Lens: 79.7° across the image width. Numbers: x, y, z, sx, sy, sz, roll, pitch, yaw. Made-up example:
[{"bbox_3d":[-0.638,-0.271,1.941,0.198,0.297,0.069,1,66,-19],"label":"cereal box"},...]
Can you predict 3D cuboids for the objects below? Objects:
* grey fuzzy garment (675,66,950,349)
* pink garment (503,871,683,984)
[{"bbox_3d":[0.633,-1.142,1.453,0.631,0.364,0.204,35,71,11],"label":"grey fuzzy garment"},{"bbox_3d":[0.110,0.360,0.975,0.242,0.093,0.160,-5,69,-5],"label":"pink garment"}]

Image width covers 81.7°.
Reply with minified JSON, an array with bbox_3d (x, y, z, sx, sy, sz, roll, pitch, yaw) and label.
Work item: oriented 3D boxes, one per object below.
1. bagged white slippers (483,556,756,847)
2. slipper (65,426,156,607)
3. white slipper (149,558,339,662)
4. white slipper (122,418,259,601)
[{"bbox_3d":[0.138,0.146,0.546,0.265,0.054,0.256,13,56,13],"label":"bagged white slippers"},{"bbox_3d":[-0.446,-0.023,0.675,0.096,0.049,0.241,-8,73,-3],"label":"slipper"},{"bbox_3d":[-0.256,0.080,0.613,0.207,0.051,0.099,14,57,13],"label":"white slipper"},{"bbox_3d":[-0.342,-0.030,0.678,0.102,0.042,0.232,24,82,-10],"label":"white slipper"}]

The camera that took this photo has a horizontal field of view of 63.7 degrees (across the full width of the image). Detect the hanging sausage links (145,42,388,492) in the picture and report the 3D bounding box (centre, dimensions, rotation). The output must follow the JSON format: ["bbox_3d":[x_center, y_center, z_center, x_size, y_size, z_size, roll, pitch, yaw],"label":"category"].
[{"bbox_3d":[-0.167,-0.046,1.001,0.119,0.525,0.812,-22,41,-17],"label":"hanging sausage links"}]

----------------------------------------

Would you print exactly and only the lines of the material above that run from the line with "Work item: oriented" through the line with "3. white slipper (149,558,339,662)", both included?

OUTPUT:
Work item: oriented 3D boxes, one per object below.
1. bagged white slippers (483,556,756,847)
2. slipper (65,426,156,607)
3. white slipper (149,558,339,662)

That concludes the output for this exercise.